Focus groups are providing invaluable feedback and data from programs, teams, and team chairs. Ongoing methods and opportunities for fostering NAAB’s partnership with programs are in development by our Assessment and Evaluation Committee. This process of acquiring candid and actionable input from programs is informing future training offerings from NAAB and is delivering important topics for consideration by the board directors. As more programs progress in using the 2020 Conditions, best practices will emerge and will be made available in training formats and resources.
Virtual site visits will continue through 2023. Past training sessions are located on the NAAB workshops and program trainings page at www.naab.org, and accreditation resources and FAQ’s continue to expand. Organizationally, under the impressive leadership of Executive Director Tanya Tamarkin, NAAB is actively pursuing best practices in accreditation including the development of an accreditation management system, which is well underway. These improvements are intended to streamline the process for both programs and evaluators. In an exceptional effort, the NAAB staff has advanced these improvements.
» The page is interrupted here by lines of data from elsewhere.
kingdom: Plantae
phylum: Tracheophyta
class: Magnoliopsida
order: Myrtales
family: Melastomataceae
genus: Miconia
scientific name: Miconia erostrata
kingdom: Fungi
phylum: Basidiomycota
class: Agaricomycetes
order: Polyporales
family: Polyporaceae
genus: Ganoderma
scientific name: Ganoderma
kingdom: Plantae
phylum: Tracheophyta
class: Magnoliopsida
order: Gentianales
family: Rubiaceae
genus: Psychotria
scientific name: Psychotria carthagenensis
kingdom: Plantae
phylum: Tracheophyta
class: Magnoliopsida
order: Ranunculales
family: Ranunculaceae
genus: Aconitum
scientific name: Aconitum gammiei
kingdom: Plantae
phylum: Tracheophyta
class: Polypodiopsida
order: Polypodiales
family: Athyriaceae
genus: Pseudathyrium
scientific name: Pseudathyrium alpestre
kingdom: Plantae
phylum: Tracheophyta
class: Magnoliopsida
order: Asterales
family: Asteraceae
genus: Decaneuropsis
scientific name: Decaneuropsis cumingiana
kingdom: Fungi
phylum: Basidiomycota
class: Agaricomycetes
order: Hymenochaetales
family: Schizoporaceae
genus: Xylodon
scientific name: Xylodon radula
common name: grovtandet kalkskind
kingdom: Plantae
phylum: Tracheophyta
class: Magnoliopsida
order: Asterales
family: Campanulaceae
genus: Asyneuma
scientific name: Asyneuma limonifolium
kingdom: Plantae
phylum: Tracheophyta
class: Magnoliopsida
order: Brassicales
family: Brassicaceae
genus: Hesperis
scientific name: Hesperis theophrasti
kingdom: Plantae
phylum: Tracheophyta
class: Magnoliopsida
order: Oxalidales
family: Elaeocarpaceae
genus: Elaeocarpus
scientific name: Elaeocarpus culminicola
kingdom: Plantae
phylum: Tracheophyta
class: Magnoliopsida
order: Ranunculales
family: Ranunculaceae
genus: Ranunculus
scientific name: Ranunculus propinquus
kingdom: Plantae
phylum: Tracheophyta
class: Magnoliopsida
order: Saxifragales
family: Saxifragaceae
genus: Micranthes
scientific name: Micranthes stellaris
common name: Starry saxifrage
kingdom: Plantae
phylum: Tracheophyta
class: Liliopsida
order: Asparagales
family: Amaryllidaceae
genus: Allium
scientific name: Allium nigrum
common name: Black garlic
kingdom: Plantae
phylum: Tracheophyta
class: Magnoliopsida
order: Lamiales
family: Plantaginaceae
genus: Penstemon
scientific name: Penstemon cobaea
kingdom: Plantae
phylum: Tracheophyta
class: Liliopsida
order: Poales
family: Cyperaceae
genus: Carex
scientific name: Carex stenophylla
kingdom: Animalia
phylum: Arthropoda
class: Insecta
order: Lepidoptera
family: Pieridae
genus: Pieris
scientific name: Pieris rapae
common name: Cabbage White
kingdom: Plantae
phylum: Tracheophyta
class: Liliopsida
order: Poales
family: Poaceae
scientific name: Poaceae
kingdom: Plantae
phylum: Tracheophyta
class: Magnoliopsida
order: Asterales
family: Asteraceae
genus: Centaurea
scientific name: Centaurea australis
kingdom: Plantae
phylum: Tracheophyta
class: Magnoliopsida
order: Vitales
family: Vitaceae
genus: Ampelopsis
Respectfully, I would like to acknowledge the passing of former NAAB employee Janet Rumbarger, known by many of you through her work on international aspects of NAAB’s efforts. Her committed years of service to the advancement of the education and practice of architecture are valued and admired.
In conclusion, thank you to the faculty and students, to current and previous board members, to the Alliance organizations, to the NAAB staff team, and to all NAAB academic and professional volunteers for your flexibility and for your devotion of valuable time in the service of advancing architecture education. Because your collective efforts and contributions are the strength of this organization, I am optimistic about the future.